** Opening Given records block **

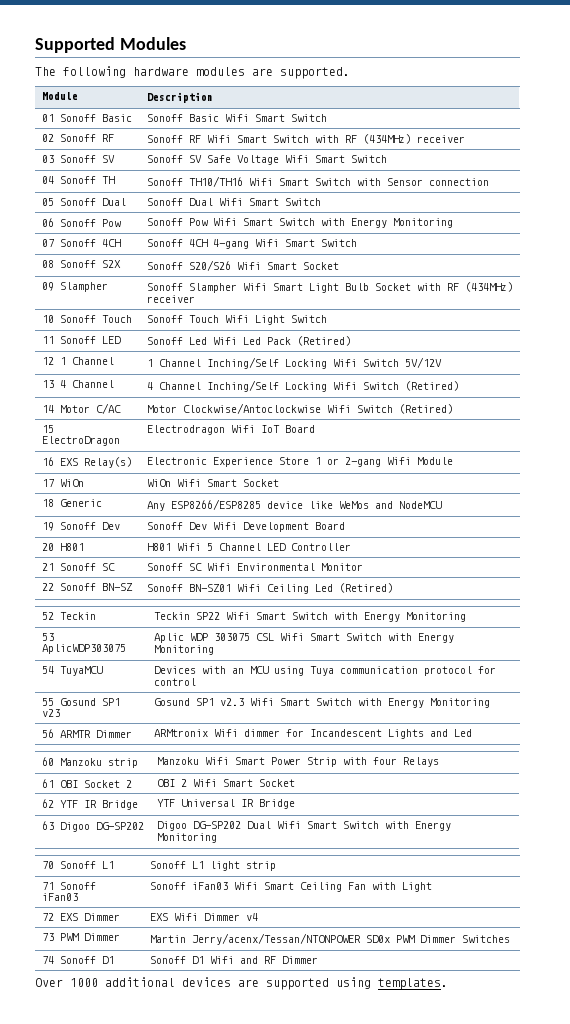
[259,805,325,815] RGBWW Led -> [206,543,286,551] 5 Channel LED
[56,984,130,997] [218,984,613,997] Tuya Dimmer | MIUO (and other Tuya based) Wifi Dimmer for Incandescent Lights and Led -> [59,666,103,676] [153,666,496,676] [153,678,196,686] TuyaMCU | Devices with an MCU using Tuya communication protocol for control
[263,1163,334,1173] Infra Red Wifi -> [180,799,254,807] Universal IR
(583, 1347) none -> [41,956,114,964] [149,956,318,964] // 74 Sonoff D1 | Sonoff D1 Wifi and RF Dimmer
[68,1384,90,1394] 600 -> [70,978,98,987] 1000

** Closing Given records block **
** Opening Given records block **

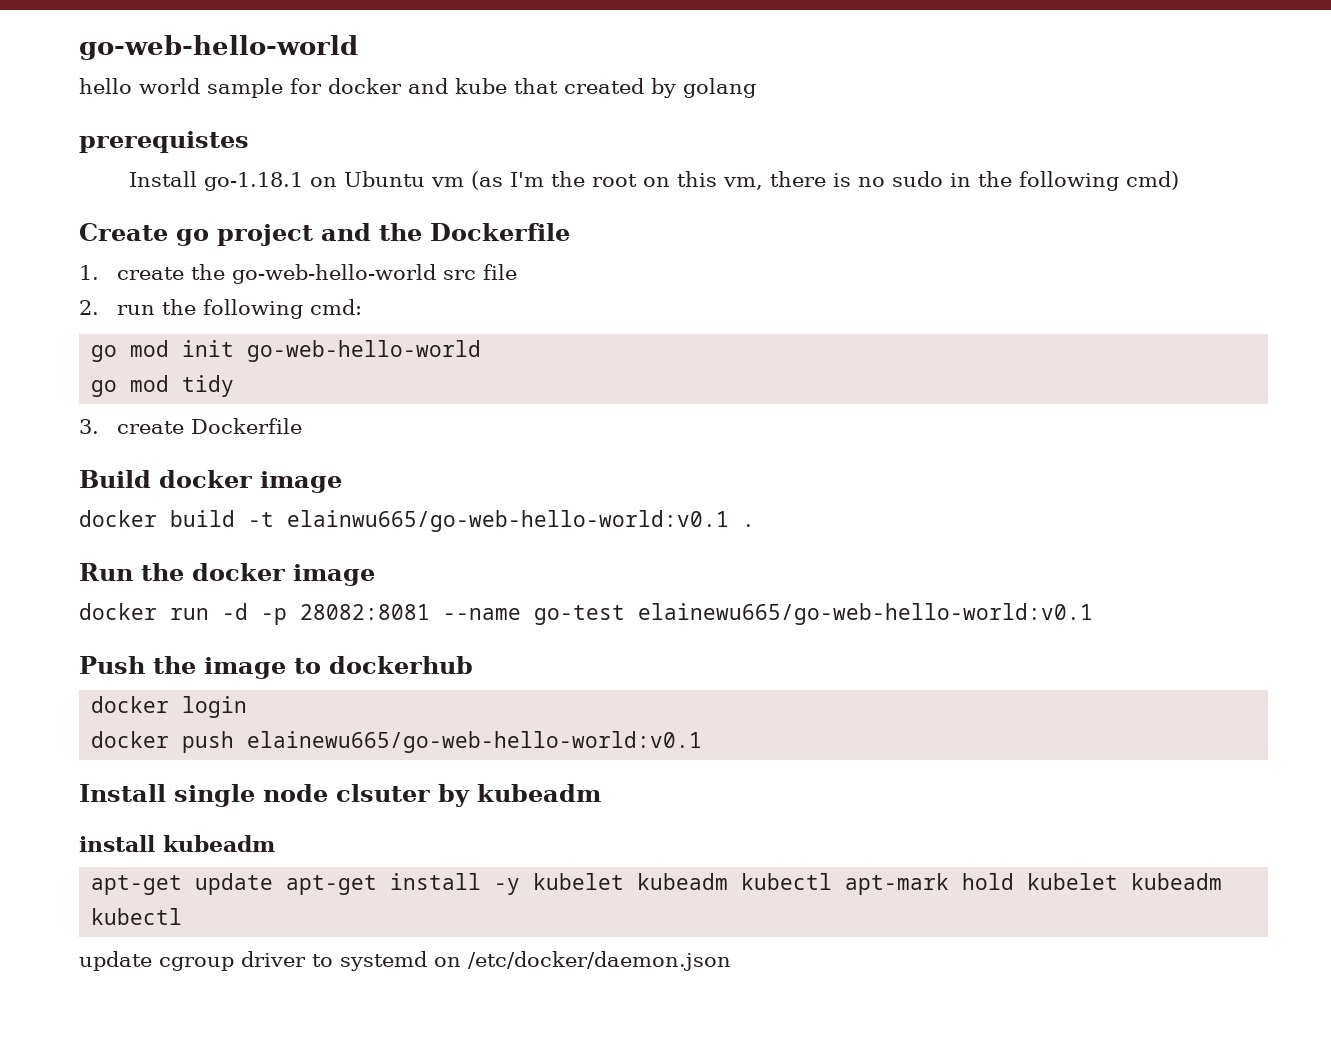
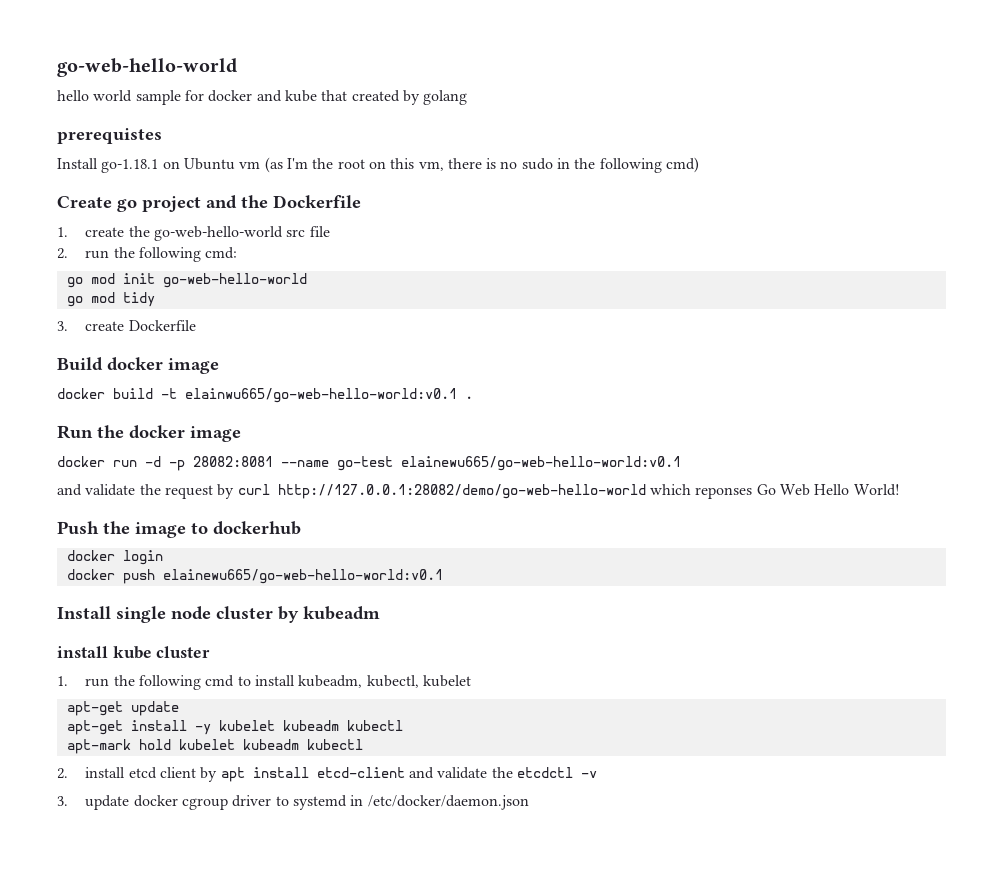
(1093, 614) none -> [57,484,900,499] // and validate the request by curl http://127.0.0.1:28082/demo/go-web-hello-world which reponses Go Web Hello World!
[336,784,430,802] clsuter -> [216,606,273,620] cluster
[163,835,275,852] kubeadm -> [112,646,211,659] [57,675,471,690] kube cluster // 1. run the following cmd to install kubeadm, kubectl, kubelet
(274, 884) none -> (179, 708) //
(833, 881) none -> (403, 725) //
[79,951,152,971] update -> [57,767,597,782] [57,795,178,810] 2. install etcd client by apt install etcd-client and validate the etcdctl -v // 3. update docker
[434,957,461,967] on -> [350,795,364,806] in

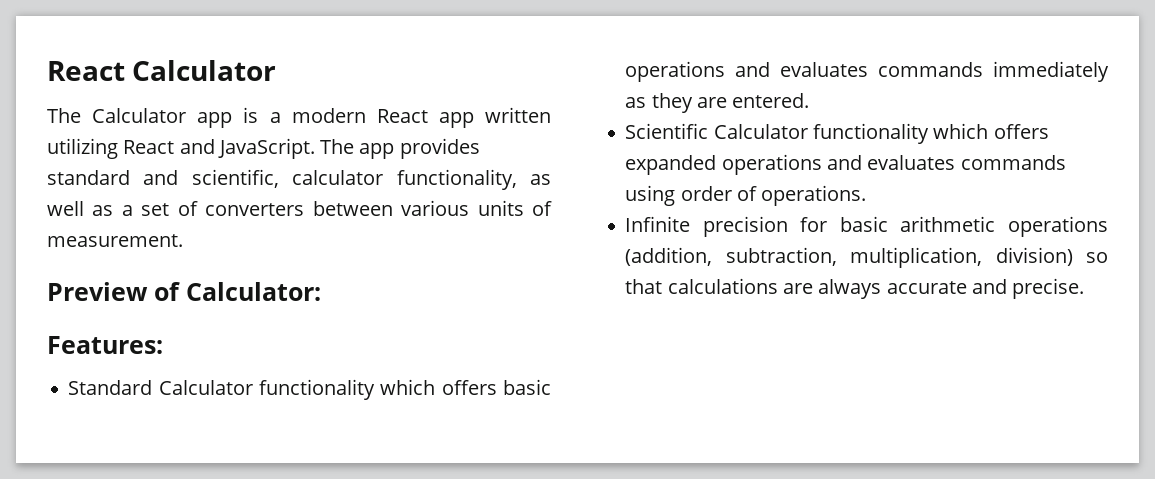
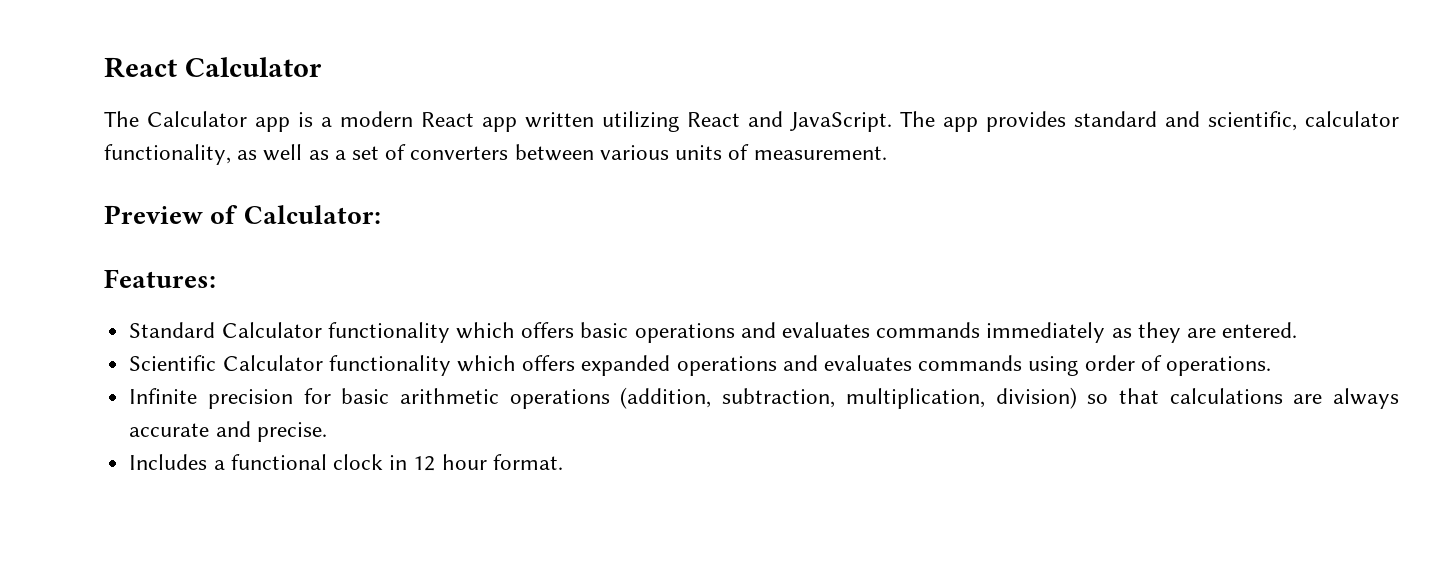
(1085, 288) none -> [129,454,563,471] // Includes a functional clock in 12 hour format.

** Closing Given records block **

* What to do: Among the records above, repeat exactly the line with "[259,805,325,815] RGBWW Led", the line with "[68,1384,90,1394] 600 -> [70,978,98,987] 1000", and every line in between, and only those.

* Answer to the problem:
[259,805,325,815] RGBWW Led -> [206,543,286,551] 5 Channel LED
[56,984,130,997] [218,984,613,997] Tuya Dimmer | MIUO (and other Tuya based) Wifi Dimmer for Incandescent Lights and Led -> [59,666,103,676] [153,666,496,676] [153,678,196,686] TuyaMCU | Devices with an MCU using Tuya communication protocol for control
[263,1163,334,1173] Infra Red Wifi -> [180,799,254,807] Universal IR
(583, 1347) none -> [41,956,114,964] [149,956,318,964] // 74 Sonoff D1 | Sonoff D1 Wifi and RF Dimmer
[68,1384,90,1394] 600 -> [70,978,98,987] 1000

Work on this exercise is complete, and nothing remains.